What is phishing?
Phishing is a form of online identity theft that aims to steal people’s sensitive information, such as their credit card details, usernames and online banking passwords. Attackers, also known as "phishers," attempt to fraudulently retrieve legitimate users’ confidential information by imitating electronic communications from legitimate organizations, such as banks and government agencies, usually via email. The annual worldwide impact of phishing scams and other types of identity theft is about $5 billion in damages.
How does phishing work?
Phishing emails appear to be from a legitimate institution or company that a person conducts business with, or a web system through which the person has an account.
The goal of phishing is to deceive the recipient into providing login credentials or other private information. For example, a phishing email appearing to come from a financial institution may warn the recipient that his account information has been compromised, and the email directs him to a website where he is prompted to reset his username and password. This website is also fake. It’s designed to look and feel legitimate but exists solely to gather login details from the victims.
Varieties of phishing
There are several versions of phishing attacks. Here’s a look at some of the most common ones.
- Spear-phishing. Spear-phishing happens when phishers successfully obtain specific information about their target before performing the phishing. Then, they use this information to create a message that looks like it comes from a trusted source, such as a family member or an organization that the victim does some kind of business with. After that, it involves a message asking for money. A spear-phishing message might look like this: "Hey, it’s Katrina. I’m on vacation in Hawaii and someone stole my phone and wallet. Could you send me $1,000 as soon as possible?"
- Phone phishing. Not all phishing schemes attack people via emails. Some successful scams have started out as phone calls. Phishers may pretend to be someone from the IRS, a bank, a credit card issuer, or any legitimate institution that asks for personal information. They also invent some situation that appears to justify their request.

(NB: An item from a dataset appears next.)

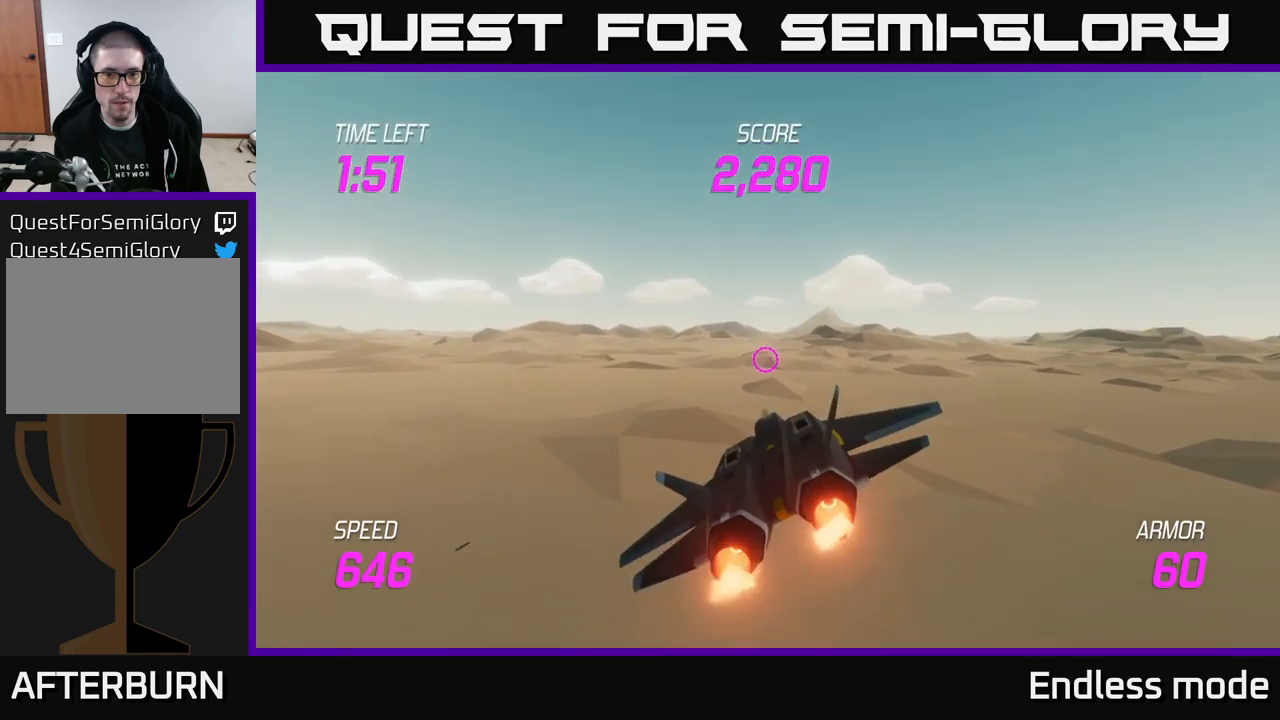
{"buttons": ["L2"], "left_stick": "center", "right_stick": "center", "events": [[150, "left_stick", "center"]]}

- Malware phishing. Phishing attacks involving malware require it to be installed on a person’s computer. Phishers typically attach the malware to the email they send to the user. Once the user clicks on the link, the malware starts operating. Sometimes, the malware is also attached to downloadable files.

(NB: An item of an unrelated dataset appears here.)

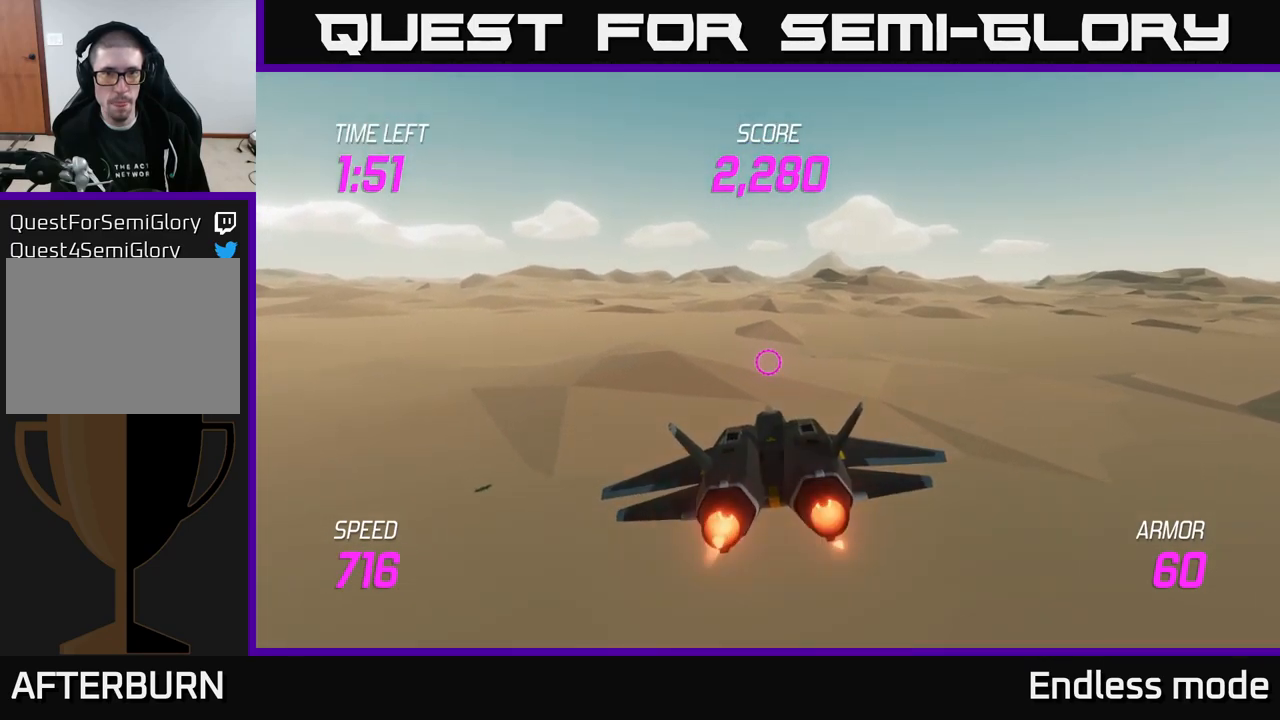
{"buttons": ["L2"], "left_stick": "center", "right_stick": "center", "events": [[34, "left_stick", "up"], [384, "left_stick", "center"]]}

- "Man-in-the-middle" phishing. A more advanced example of phishing attacks is called man-in-the-middle phishing. Man-in-the-middle phishing is an attack during which the scammer secretly relays and alters the communication between two people who believe they are having a conversation with each other. A man-in-the-middle scam can be used in several different ways. One example is active eavesdropping, wherein the scammer makes independent connections with the victims and sends messages between them to make them believe they’re communicating directly to each other through a private connection, when in fact the entire communication is manipulated by the scammer.
Preventing phishing attacks
In the United States, the Federal Trade Commission (FTC) and other government agencies have focused on public education to fight phishing attacks. Catching phishers is difficult. Fraudulent websites typically operate over a very short period of time, and they are often run from other countries.
The best way you can protect yourself from phishing scams is to avoid providing sensitive information in an email request. If the request seems to be legitimate, you can contact the company and check the validity of the request before giving any information. Even if the request or link is verified as legitimate, you should manually enter the required address in your browser instead of clicking on a link, as a phisher could conceivably operate concurrently within a legitimate company.